Dr. Steven Meyer, a state agency reviewing psychologist, reviewed Claimant’s file and submitted a second opinion. He determined that Claimant had depression, anxiety, and “BIF” (borderline intellectual functioning) but that she was not mentally retarded and did not satisfy the regulatory requirements for mental disability. He felt that the IQ scores from the tests administered by Dr. Schmidtgoessling were an underestimate of Claimant’s cognitive abilities, even if the scores were deemed valid. Dr. Meyer completed a Residual Functional Capacity Assessment and concluded that Claimant had no limitation or insignificant limitation in most categories, but moderate limitation in a few categories; he did not believe that Plaintiff was “markedly limited” in any category. Dr. Meyer also noted that his assessment was consistent with the findings in Claimant’s prior disability application denials and “recent field observations” of Claimant.

Dr. David Dietz provided a third opinion of Claimant’s mental functioning. Dr. Dietz reviewed both Dr. Meyer’s opinion and Claimant’s file. He affirmed Dr. Meyer’s assessment that Claimant was not mentally retarded and noted that “[t]here continue to be significant concerns regarding the credibility of [Claimant’s] allegations.”

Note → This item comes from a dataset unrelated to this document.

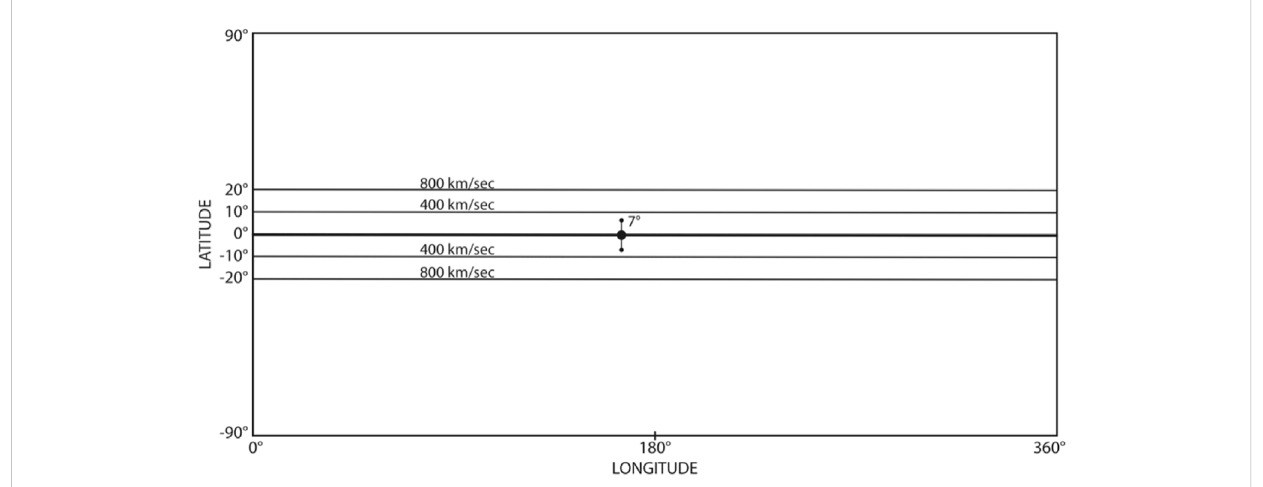
FIGURE 7 The speed distribution of the solar wind during the solar minimum period in the Carrington map. This is an approximate graphic representation of Figure 1, except the equatorial streamer. The Earth ’ s location is projected on the ecliptic plane.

Claimant also provided the ALJ with her school records from the years 1979 and 1980. Claimant submitted the school *717 records after Drs. Schmidtgoessling, Meyer, and Dietz had prepared their reports, so the information contained in the records was not reflected in the doctors’ history intakes or analysis. The school records showed that Claimant was placed in special education and referred to a county attendance officer in 1979. Claimant had an absenteeism problem and was repeating the sixth grade, though she was the age of a high school freshman. The records provided her full IQ score of 76, with a verbal score at 80 and a performance score at 75. Claimant’s reading skills were adequate for her grade level, but her math and spelling skills were at the third grade level.